#### EXCERTO DE ORIGEM ####

No caso da Seita as coisas correm bem porque todos sabiam quem podia ou não entrar. E também estavam cientes do objetivo do grupo: esbater a distância entre os 11 que, além de viverem em cidades diferentes, viajam bastante.

“O grupo aproximou-nos. Agora estamos sempre a combinar fins de semana e a tentar encontrar formas para estarmos juntos”, garante Sheila Jamal, outra das filhas de Sadik e Maria. Falam todos os dias. Embora nem sempre sejam assuntos importantes. “As conversas tanto são sérias como banais. Por vezes são mesmo muitas mensagens”, desabafa Sarah Jamal, a mais nova da prole. A mãe Maria esclarece: “Das coisas importantes a gente já está à espera e presta atenção. Mas se ao fim do dia há 100 mensagens por ler eu não vou ver tudo”, confessa.

Pertencer à Seita implica fazer alguma ginástica, conta o pai Sadik com humor: “Já aconteceu estarmos os dois sentados no sofá e ela começar a falar comigo como se eu estivesse a par da conversa do grupo. Como não percebo o que ela me está a dizer, levanto-me, vou ler as mensagens e volto. Já não me sinto perdido.” Para uma família quase toda avessa a redes sociais, este grupo no WhatsApp é visto como um canal privado. Privilegiado. “Não há dúvida de que é a forma mais eficiente de estarmos juntos”, conclui Maria.

####

• INSTRUÇÕES DAS TAREFAS:
1: Reescreva de forma mais concisa o parágrafo do excerto que começa por «O grupo aproximou-nos», conservando os factos principais.
2: Dê seguimento ao excerto sobre o grupo familiar no WhatsApp a partir da sua última frase.
As entradas não têm qualquer papel nestas tarefas.

#### DADOS FORNECIDOS ####

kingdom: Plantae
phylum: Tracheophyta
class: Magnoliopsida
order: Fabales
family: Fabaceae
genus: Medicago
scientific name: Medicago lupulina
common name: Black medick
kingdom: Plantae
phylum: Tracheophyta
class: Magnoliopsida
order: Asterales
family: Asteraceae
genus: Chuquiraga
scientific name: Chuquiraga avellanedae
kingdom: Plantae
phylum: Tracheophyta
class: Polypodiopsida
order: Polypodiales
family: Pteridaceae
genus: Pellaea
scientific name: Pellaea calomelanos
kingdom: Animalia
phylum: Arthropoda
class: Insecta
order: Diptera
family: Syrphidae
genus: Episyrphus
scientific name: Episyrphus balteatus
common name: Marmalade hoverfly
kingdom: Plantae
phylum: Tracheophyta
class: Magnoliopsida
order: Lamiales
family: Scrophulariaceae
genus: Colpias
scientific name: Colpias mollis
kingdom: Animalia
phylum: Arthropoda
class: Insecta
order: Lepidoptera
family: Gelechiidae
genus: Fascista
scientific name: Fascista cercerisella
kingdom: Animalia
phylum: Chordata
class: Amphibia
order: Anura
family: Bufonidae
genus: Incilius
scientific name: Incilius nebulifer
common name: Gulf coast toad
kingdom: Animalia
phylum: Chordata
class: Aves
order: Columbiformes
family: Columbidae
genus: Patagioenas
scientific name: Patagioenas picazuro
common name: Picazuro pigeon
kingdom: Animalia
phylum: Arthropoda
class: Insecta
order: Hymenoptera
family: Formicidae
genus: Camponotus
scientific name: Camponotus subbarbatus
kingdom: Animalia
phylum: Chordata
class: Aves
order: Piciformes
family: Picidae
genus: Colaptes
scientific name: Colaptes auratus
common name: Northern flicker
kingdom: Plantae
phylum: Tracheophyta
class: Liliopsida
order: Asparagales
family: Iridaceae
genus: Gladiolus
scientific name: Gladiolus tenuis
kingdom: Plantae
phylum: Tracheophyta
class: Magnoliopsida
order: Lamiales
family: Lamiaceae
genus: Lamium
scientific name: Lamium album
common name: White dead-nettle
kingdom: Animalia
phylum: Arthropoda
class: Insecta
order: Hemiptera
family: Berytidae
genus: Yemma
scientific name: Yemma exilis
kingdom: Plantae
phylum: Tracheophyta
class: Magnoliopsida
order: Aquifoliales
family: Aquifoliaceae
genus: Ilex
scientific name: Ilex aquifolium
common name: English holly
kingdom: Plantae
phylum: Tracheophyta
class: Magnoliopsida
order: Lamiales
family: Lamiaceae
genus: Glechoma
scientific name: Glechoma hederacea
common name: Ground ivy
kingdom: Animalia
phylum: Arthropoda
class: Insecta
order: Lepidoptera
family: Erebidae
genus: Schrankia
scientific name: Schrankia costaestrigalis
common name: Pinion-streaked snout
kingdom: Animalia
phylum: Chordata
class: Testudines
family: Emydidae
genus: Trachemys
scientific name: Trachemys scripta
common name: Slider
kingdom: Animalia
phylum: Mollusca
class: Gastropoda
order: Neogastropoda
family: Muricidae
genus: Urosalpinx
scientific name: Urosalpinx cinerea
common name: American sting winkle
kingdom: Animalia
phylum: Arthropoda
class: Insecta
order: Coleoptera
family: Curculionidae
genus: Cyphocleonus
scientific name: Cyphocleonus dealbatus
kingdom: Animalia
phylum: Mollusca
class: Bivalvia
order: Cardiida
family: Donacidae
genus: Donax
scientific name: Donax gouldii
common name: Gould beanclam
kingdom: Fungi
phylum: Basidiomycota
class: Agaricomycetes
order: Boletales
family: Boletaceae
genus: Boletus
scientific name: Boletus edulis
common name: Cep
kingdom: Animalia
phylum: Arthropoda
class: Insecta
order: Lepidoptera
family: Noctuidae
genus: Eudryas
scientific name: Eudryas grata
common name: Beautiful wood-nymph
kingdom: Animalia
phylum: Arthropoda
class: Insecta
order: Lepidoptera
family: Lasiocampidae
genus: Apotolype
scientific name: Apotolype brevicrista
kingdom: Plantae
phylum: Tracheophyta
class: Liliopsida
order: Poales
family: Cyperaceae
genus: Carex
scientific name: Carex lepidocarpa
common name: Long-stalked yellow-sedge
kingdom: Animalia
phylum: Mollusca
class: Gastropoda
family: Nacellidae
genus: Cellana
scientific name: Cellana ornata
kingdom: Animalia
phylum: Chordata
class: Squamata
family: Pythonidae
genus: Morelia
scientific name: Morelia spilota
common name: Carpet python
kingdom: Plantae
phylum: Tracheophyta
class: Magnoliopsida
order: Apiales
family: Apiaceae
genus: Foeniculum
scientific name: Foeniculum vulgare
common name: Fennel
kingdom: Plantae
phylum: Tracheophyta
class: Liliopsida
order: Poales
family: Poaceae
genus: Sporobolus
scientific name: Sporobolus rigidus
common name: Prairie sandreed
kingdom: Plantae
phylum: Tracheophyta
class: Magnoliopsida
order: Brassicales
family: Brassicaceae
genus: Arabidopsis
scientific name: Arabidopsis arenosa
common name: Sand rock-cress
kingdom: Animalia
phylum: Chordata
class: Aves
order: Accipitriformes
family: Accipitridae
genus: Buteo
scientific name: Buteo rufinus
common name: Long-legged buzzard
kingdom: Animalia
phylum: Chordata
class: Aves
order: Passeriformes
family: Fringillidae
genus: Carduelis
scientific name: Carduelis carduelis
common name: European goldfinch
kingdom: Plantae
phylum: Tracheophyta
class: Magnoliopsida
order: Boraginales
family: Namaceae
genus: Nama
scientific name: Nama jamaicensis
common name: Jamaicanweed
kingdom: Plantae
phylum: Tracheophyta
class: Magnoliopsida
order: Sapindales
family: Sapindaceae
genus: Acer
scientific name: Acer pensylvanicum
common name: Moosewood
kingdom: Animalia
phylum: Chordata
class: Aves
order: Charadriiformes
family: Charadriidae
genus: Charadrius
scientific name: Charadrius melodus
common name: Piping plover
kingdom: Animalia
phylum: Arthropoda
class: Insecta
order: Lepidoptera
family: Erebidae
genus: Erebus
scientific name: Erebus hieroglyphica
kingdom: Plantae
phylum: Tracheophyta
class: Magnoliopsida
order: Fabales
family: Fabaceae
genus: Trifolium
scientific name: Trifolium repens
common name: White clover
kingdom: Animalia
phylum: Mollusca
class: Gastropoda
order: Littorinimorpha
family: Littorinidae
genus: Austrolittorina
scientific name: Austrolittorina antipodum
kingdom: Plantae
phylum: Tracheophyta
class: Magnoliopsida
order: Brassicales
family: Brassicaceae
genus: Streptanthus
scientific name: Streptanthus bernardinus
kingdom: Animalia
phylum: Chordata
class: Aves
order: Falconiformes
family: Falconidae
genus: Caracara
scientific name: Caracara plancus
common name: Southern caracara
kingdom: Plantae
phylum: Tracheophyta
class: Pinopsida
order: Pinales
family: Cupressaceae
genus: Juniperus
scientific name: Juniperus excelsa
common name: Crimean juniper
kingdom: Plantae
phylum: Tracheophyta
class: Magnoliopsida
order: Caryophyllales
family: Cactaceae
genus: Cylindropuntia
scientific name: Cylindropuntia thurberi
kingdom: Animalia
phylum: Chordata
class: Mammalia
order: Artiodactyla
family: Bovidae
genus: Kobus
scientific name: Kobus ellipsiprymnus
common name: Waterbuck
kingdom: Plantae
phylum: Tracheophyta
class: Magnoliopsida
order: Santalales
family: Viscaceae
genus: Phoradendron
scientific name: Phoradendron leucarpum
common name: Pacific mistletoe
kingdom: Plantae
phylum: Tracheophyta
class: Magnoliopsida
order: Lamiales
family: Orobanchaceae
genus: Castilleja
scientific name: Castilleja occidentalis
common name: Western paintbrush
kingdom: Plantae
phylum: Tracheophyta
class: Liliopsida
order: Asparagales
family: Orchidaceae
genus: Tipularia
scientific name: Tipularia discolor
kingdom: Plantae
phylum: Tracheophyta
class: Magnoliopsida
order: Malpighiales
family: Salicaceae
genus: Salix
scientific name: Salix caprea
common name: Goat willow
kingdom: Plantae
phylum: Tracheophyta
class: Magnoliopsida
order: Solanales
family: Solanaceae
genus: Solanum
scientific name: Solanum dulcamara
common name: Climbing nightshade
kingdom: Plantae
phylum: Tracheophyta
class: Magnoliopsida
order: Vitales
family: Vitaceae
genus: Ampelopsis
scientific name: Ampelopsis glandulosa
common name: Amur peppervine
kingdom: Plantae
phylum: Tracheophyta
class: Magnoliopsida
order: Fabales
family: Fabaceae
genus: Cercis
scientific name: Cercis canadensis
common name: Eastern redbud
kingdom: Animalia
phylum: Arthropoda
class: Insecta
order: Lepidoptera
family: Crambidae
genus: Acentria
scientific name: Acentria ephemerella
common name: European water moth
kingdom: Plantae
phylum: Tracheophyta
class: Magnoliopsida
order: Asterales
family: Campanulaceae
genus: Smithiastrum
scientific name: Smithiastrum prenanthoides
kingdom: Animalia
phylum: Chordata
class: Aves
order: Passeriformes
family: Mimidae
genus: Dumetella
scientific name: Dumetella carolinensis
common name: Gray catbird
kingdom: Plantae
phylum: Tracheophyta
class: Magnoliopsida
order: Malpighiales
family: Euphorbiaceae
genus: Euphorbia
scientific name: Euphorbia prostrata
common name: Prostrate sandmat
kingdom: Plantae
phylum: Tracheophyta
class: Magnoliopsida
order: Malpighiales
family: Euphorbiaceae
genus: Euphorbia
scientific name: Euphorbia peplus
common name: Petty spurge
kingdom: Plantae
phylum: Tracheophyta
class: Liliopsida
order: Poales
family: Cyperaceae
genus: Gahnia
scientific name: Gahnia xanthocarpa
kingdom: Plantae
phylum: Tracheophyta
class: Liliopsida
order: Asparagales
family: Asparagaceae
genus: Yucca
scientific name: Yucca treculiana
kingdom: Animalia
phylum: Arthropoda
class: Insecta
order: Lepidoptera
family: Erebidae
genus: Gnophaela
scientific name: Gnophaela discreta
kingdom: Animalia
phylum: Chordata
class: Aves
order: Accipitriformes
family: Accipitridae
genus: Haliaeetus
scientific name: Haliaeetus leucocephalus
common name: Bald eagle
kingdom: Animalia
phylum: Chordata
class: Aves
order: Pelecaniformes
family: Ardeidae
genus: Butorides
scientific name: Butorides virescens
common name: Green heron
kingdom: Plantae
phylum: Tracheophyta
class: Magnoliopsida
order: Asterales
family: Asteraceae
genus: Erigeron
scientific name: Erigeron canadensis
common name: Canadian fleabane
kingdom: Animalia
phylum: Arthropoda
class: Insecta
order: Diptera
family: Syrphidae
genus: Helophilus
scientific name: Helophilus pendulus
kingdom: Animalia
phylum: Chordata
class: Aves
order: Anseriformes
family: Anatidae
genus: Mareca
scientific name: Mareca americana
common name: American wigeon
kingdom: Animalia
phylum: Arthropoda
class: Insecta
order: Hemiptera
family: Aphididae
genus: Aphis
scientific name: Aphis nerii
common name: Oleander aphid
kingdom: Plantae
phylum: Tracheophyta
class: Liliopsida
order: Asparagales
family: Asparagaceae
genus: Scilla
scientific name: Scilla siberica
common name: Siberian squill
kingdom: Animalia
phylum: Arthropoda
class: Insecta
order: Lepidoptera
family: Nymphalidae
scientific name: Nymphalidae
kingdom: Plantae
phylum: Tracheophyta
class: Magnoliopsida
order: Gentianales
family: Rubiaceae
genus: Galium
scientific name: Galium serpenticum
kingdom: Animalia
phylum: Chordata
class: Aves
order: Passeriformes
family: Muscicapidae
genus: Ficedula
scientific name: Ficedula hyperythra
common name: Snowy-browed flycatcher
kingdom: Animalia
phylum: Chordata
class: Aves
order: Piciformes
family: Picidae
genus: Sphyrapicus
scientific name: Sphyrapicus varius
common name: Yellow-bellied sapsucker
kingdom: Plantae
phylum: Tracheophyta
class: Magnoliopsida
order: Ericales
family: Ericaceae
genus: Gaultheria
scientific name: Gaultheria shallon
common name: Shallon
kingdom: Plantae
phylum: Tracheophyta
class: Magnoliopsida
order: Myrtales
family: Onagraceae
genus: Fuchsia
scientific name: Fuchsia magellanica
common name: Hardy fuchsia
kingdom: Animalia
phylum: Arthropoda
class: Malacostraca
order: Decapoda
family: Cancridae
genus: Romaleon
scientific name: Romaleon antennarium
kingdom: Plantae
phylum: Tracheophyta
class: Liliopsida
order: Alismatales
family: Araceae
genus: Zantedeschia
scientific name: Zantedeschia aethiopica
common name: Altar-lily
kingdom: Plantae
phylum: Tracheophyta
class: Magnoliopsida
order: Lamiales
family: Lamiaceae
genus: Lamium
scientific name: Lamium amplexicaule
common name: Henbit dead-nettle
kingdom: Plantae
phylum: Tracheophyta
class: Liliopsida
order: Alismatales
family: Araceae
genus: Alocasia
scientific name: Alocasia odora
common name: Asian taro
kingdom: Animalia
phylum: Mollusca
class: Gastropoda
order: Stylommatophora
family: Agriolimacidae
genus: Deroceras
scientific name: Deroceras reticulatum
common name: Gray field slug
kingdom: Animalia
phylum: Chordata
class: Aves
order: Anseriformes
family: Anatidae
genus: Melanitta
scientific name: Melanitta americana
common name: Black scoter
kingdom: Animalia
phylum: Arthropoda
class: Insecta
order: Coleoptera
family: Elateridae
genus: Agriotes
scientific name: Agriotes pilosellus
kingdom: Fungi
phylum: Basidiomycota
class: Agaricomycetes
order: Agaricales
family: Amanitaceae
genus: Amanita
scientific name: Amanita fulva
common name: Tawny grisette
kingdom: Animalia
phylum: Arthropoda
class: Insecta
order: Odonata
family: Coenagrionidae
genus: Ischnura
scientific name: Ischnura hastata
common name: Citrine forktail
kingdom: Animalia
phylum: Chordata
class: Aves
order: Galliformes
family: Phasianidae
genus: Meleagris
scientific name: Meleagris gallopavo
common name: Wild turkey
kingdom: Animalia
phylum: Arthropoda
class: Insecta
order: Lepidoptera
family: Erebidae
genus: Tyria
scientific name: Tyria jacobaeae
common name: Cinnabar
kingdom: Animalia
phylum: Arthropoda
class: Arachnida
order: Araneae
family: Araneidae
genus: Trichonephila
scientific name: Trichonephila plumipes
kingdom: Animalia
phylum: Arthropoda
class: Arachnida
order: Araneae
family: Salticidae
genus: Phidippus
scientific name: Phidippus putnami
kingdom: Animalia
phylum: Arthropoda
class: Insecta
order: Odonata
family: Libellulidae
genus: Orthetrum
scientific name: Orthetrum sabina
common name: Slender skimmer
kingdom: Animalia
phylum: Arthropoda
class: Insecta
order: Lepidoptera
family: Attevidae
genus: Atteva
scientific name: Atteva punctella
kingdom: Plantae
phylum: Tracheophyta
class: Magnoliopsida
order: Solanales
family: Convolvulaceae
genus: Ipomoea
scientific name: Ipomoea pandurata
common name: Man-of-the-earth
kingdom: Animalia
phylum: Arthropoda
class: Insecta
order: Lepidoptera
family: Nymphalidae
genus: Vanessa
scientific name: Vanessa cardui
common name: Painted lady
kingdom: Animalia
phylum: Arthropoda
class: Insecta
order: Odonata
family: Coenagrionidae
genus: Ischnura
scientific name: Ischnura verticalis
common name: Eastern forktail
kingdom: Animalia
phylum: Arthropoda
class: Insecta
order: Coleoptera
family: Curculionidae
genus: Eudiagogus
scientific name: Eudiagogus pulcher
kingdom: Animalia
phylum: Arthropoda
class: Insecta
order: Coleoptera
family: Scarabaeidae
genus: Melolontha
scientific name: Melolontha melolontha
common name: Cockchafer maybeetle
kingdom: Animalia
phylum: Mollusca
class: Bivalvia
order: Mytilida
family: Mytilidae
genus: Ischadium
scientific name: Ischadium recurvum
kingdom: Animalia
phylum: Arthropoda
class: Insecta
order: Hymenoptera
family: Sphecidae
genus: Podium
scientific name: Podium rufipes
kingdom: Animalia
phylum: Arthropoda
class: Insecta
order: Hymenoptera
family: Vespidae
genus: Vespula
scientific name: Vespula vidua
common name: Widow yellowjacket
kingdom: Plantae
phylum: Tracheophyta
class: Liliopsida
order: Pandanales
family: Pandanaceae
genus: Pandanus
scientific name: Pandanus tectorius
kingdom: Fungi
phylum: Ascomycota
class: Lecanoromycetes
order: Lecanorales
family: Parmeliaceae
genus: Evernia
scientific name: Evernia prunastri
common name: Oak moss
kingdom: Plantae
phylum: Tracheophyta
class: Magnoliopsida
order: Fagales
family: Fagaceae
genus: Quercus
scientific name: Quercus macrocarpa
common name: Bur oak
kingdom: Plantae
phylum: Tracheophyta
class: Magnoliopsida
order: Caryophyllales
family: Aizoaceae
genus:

####

• AS SUAS RESPOSTAS:
1: Segundo Sheila Jamal, filha de Sadik e Maria, o grupo aproximou a família, que agora combina fins de semana e procura formas de estar junta. Falam todos os dias, sobre assuntos tanto sérios como banais, por vezes com muitas mensagens, como refere Sarah Jamal, a filha mais nova. A mãe, Maria, está atenta às coisas importantes, mas admite que não lê tudo quando, ao fim do dia, há 100 mensagens por ler.

2:
As relações virtuais ajudam as reais
Sem querer, cinco primas de Braga chegaram à mesma conclusão. Pertencem a uma família muito grande. Mas elas, talvez por terem idades próximas, sempre foram muito unidas. Terá sido exatamente por se destacarem em termos de afinidade que uma outra prima, mais velha, as convidou para serem as damas de honor no seu casamento. Nessa altura, para facilitar a logística dos preparativos para o evento, criaram um grupo no Messenger do Facebook que incluía a noiva. Eram as “Damas”.

Após o casamento esse grupo deixou de fazer sentido, mas continuaram a falar por ali. Só quando sentiram necessidade de falarem mais à vontade para resolverem um problema de família é que nasceu a atual equipa. Eis a ficha técnica: Catarina Loureiro, 29 anos; Rita Peixoto, 25 anos; Elisabete e a irmã gémea Jéssica Peixoto, ambas com 24; e Daniela Ferreira, com 23. As cinco são “as Zabumbas”. E só elas querem continuar a saber porquê. Neste mundo, garantem, não entra mais ninguém.

Falam quotidianamente. “Às vezes, ao final do dia, quando vou ver as mensagens, não tenho paciência para estar a ler tudo e peço um resumo”, desabafa Elisabete. As restantes primas riem. Sentadas à mesa de um café no do Centro Histórico de Braga, não escondem a cumplicidade que as une. E começam a trocar acusações divertidas: “A Rita tem a mania de ler e ignorar com sucesso o que foi escrito”, atira-lhe Elisabete. “Eu sou a única que lê tudo até ao fim e não peço um resumo”, vinga-se Rita. As gargalhadas são constantes. A saga continua: “Quando ligo a net as mensagens ficam a cair durante dez minutos”, assegura uma delas – e nenhuma das outras a desmente.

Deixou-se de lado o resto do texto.